Just came across Oskar Eustis’ TED Talk, “Why Theatre Is Essential To Democracy.” He talks about the how so much of the work Joe Papp did with the Public Theater was about expanding access and telling important stories that were being muted.
Eustis goes on to talk about how he has been trying to extend that mission as the current director of the Public Theater, taking shows out to the five boroughs of NYC and to NJ rather than expecting people to come to them in Manhattan.
I wrote a little about this when I covered Eustis’ keynote at the 2016 Arts Midwest conference where I wrote,
He also mentioned despite doing so many free productions in Central Park, they discovered only their prison program and the shows they trucked out to the five boroughs of NYC were the only programs that were serving a mix of people that reflected the demographics of NYC.
In his TED Talk, Eustis mentions how the curtain call statement by the cast of Hamilton to then Vice President-elect Pence had spurred calls for boycotts of the show.
I looked at that boycott and I said, we’re getting something wrong here. All of these people who have signed this boycott petition, they were never going to see “Hamilton” anyway. It was never going to come to a city near them. If it could come, they couldn’t afford a ticket, and if they could afford a ticket, they didn’t have the connections to get that ticket.
They weren’t boycotting us; we had boycotted them. And if you look at the red and blue electoral map of the United States, and if I were to tell you, “Oh, the blue is what designates all of the major nonprofit cultural institutions,” I’d be telling you the truth. You’d believe me. We in the culture have done exactly what the economy, what the educational system, what technology has done, which is turn our back on a large part of the country.

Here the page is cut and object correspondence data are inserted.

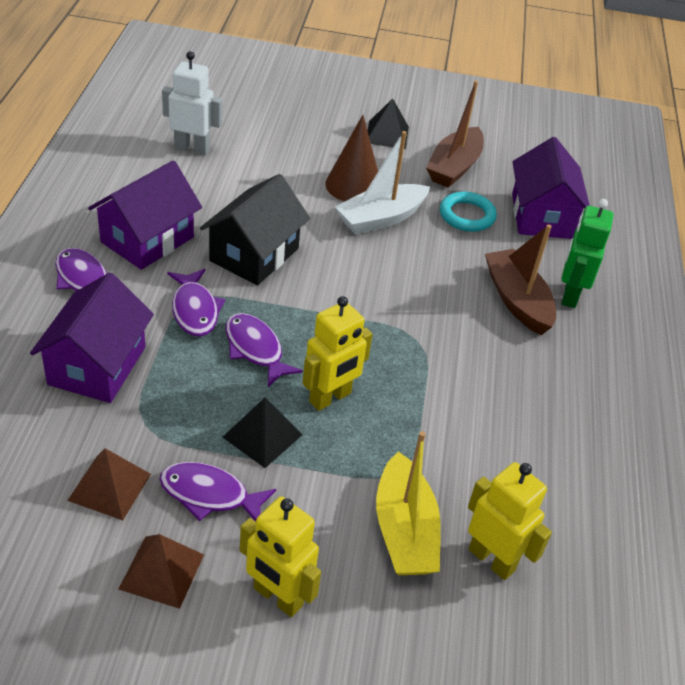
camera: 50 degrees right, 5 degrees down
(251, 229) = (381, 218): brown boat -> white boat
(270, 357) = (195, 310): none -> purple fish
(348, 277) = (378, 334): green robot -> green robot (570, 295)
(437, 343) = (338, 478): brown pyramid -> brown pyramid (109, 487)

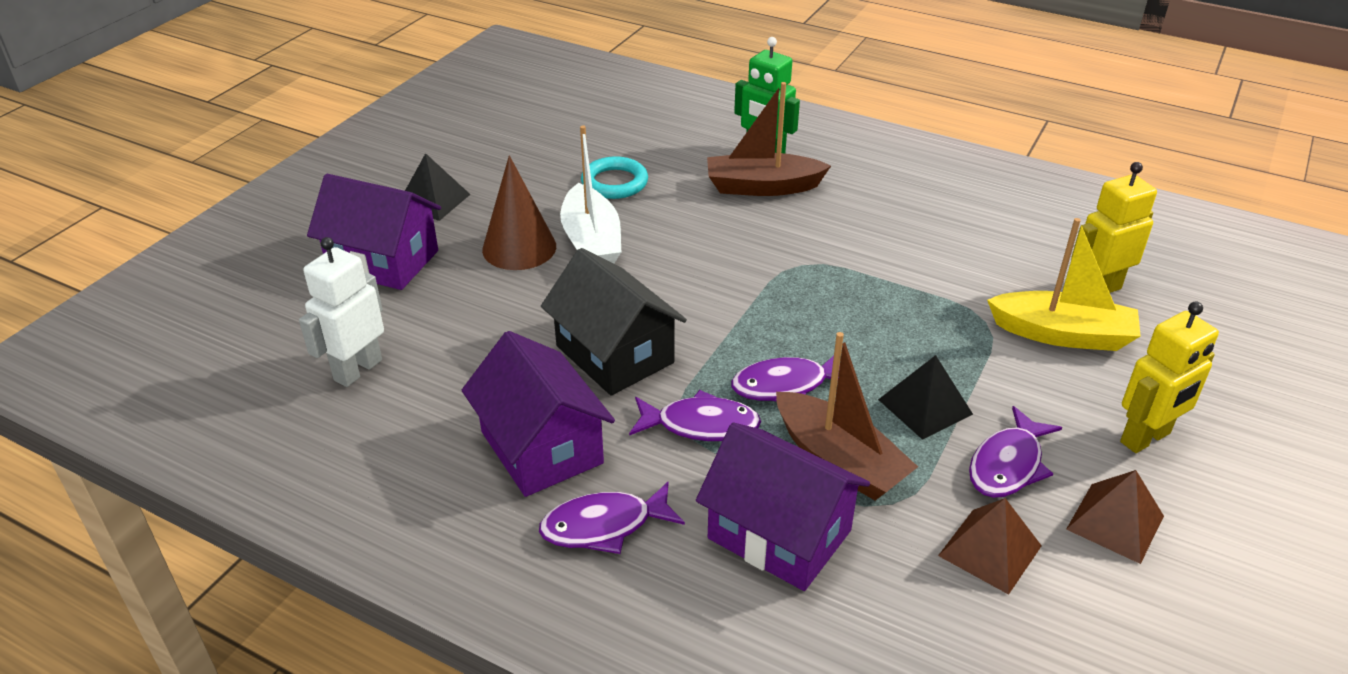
camera: 65 degrees left, 5 degrees down
(330, 398) = (876, 344): yellow robot -> none
(454, 167) = (525, 169): brown boat -> brown boat (839, 460)
(541, 216) = (637, 138): purple house -> purple house (383, 261)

With this in mind, he says next Fall the Public Theater is going to take Lynn Nottage’s play, Sweat, on tour to rural counties in Pennsylvania, Ohio, Michigan, Minnesota and Wisconsin:
Sweat is based on interviews Nottage conducted during visits to Reading, PA where she also helped create the multi-media, site specific production of This Is Reading that I have written about before. (Be sure to read Margy Waller’s account of the production which I link to in both articles.)
Eustis describes Sweat as,
…about the deindustrialization of Pennsylvania: what happened when steel left, the rage that was unleashed, the tensions that were unleashed, the racism that was unleashed by the loss of jobs.
Eustis give us a lot to think about when it comes to bridging the gap between the ideals expressed in mission statements and grant proposals and translating them into action. He could have easily concluded boycott efforts wouldn’t hurt Hamilton ticket sales one whit, ignored the disapproval and continued on. Instead, he concluded there was an unmet need and a problem that needed to be addressed and started to put a production together to respond to them.
The approach isn’t going to be one of, “we are Broadway and we are here to illuminate your poor benighted souls,”
We’re partnering with community organizations there to try and make sure not only that we reach the people that we’re trying to reach, but that we find ways to listen to them back and say, “The culture is here for you, too.”